How can I reason about performance effects (of changing to a more compact representation for 48-bit integers)?

Question

Similar to this question What's the actual effect of successful unaligned accesses on x86?

We have an application which searches through a massive array of structures for which the key is a 48 bit integer. We have always used a 64-bit type to represent the 48-bit integer on the assumption that space is cheap and alignment improves performance.

The space used by the array is huge. So I am curious as to what effect switching to a compact representation would actually have.

This is a performance question so the essential answer is measure.
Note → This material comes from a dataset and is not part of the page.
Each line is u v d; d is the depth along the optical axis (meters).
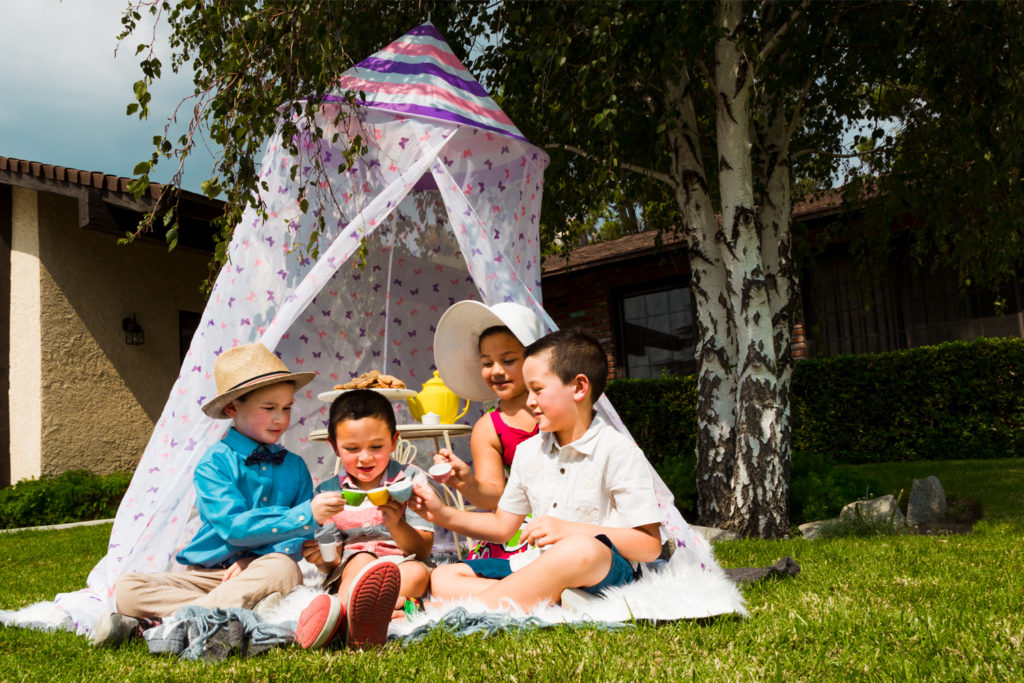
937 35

Also accepting that performance can be most greatly affected by choosing the best algorithm for your usage pattern.

The question is what can we hypothesize in advance of measuring?

Effectively changing:

struct Entry
{
   uint64_t key;
   int32_t value1;
   int32_t value2;   
};
std::vector<Entry> foobar;

to say:

struct uint48
{
   uint16_t v[3];
}

struct Entry
{
   uint48 key;
   int32_t value1;
   int32_t value2;   
} __attribute__((packed));
std::vector<Entry> snafu;

Making this change in practice would save a fair bit of memory. I am curious what effect I could expect it to have on performance in practice.
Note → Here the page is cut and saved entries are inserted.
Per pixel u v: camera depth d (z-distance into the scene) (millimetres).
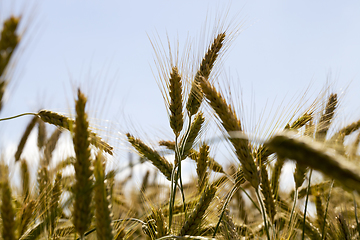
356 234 652
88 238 599
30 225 594
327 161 438
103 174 540
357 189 426
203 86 561
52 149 676
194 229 602
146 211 664
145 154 660
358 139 599
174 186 633
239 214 737
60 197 601
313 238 656
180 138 681
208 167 672
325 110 665
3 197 531
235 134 541
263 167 610
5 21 470
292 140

The only way to know for sure is of course to measure but this would require a not insignificant amount of effort.

What can I reason about the expected effects?

This is my starting point:

Searching through the structure consists of a number of operations based around on operations on the 48-bit key (mostly hamming distance rather than equality).
The structure remains read-only throughout.
There are heuristics which mean that successive searches should use local data and hopefully exploit CPU caching.
Assume an x86_64 based architecture with at least 'standard' add-ons like SSE
Using g++ on Linux

On the one hand we have:

An Entry is currently 128bits = 16 bytes wide.
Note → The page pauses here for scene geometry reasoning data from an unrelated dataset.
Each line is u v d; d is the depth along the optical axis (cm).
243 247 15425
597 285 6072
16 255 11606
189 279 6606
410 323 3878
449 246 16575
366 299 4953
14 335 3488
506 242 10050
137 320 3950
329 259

Reducing it to 14 will remove any 16 byte alignment benefit if such a thing exists.
Extracting a 48 bit integer becomes more expensive.

i.e. uint64_t foo = someEntry.key;

On the other hand:

Reducing the size of each entry increases the chance of wanted data being in a cache.

The data set overall is way too big to completely fit in any cache.

The cost of reducing the memory use is likely a reduction in performance but is there a way to estimate it that would justify performing the actual experiment?

For example if we expect a 50% loss of performance its probably not worth even trying. If its likely to be more like 5% on the other hand it may be worth doing.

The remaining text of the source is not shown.